─── DOCUMENT EXTRACT
---
library_name: transformers
tags:
- language
- detection
- classification
license: mit
datasets:
- hac541309/open-lid-dataset
pipeline_tag: text-classification
---

# Language Detection Model

This project trains a **BERT-based language detection model** on the **Hugging Face `hac541309/open-lid-dataset`**, which contains **121 million sentences across 200 languages**. The trained model is designed for **fast and accurate language identification** in text classification tasks.

## 📌 Model Details
- **Architecture**: `BertForSequenceClassification`
- **Hidden Size**: `384`
- **Layers**: `4`
- **Attention Heads**: `6`
- **Max Sequence Length**: `512`
- **Dropout**: `0.1`
- **Vocabulary Size**: `50,257`

## 🚀 Training Process
- **Dataset**: Preprocessed and split into **train (90%)** and **test (10%)** sets.
- **Tokenizer**: Custom `PreTrainedTokenizerFast` for text tokenization.
──────
─── MATERIAL SUPPLIED
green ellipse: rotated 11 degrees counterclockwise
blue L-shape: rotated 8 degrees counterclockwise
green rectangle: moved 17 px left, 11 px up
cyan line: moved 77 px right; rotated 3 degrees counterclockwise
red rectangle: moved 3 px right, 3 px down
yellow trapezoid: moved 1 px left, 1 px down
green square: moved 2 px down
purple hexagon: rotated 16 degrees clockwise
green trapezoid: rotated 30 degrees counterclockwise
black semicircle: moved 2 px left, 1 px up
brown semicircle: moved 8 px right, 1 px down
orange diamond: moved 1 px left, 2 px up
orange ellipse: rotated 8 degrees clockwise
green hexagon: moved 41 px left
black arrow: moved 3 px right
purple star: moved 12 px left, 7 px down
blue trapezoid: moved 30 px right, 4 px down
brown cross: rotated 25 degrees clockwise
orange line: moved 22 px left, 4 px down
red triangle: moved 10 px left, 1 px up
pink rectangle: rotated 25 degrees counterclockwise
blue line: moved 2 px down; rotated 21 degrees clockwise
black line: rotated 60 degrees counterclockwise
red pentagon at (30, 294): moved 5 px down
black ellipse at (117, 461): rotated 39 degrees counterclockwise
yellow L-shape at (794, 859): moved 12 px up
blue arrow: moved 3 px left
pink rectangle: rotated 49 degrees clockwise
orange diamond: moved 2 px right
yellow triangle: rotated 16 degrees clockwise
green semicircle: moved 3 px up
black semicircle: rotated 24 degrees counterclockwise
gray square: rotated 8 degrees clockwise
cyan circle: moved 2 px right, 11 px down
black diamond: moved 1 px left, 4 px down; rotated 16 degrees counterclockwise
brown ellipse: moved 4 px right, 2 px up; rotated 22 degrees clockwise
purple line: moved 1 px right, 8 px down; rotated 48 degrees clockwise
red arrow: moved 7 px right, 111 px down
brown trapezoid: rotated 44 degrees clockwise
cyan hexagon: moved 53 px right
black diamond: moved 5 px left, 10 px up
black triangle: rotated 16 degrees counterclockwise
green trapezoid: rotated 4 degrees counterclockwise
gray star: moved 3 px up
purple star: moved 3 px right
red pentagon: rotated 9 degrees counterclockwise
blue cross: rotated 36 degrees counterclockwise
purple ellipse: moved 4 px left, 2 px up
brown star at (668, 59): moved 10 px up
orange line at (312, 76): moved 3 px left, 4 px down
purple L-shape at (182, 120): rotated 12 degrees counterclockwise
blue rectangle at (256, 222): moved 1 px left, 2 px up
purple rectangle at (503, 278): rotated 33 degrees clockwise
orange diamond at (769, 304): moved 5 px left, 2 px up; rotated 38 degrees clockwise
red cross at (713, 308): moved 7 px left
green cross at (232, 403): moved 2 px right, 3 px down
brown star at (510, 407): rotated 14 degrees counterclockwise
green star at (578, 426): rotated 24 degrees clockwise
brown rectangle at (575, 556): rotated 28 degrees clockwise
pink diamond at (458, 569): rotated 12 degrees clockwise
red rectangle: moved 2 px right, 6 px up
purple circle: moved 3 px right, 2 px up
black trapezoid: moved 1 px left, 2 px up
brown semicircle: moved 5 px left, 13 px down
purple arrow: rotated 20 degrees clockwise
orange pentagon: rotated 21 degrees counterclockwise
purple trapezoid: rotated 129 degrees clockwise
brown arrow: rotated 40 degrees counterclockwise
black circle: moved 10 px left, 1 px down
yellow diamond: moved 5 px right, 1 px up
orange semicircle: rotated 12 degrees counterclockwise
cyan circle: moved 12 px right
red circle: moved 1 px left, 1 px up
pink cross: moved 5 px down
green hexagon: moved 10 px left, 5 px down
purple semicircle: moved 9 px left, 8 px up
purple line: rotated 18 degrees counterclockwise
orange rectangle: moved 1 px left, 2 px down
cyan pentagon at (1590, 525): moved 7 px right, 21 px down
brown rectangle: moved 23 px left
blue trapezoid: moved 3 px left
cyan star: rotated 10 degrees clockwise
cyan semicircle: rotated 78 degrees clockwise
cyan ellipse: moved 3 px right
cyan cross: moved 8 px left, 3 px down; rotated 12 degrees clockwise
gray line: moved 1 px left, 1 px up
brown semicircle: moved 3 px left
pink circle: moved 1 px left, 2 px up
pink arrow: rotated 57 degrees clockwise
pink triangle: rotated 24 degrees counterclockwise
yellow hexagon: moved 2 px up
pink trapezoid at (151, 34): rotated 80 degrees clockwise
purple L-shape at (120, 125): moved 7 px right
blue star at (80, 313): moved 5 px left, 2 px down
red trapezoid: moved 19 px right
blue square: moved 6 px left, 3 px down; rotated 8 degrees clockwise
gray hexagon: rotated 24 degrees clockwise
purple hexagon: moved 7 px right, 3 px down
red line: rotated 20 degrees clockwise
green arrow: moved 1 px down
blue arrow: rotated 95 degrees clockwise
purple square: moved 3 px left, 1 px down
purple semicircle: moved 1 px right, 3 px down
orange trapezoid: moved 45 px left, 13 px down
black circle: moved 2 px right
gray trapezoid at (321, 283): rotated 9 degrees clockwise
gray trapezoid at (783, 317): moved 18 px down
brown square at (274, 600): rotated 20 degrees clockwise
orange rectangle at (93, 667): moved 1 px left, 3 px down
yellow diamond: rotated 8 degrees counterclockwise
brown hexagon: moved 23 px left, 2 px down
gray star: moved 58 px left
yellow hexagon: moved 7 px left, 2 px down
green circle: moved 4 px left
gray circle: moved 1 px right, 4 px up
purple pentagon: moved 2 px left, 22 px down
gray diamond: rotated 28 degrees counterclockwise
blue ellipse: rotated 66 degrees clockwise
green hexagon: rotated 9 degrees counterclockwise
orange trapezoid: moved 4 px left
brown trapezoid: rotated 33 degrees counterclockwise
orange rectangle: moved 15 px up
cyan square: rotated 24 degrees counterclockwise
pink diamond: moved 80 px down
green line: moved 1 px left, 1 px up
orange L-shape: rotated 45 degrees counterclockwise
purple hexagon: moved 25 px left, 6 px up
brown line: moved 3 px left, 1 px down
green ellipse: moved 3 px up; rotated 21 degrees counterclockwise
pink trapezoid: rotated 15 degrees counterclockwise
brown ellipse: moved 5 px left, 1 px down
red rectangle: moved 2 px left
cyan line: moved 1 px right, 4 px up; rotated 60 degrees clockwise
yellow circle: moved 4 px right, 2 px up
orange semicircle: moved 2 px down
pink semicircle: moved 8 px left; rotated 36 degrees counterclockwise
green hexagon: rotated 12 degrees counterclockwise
──────
__EXERCISE REQUIREMENTS__.
Answer these questions using the language detection model page.
1. How many languages does the training dataset cover?
2. How many attention heads does the model have?
3. What percentage of the dataset was set aside for the test set?

__EXERCISE OUTPUT__.
1. 200 languages
2. 6
3. 10%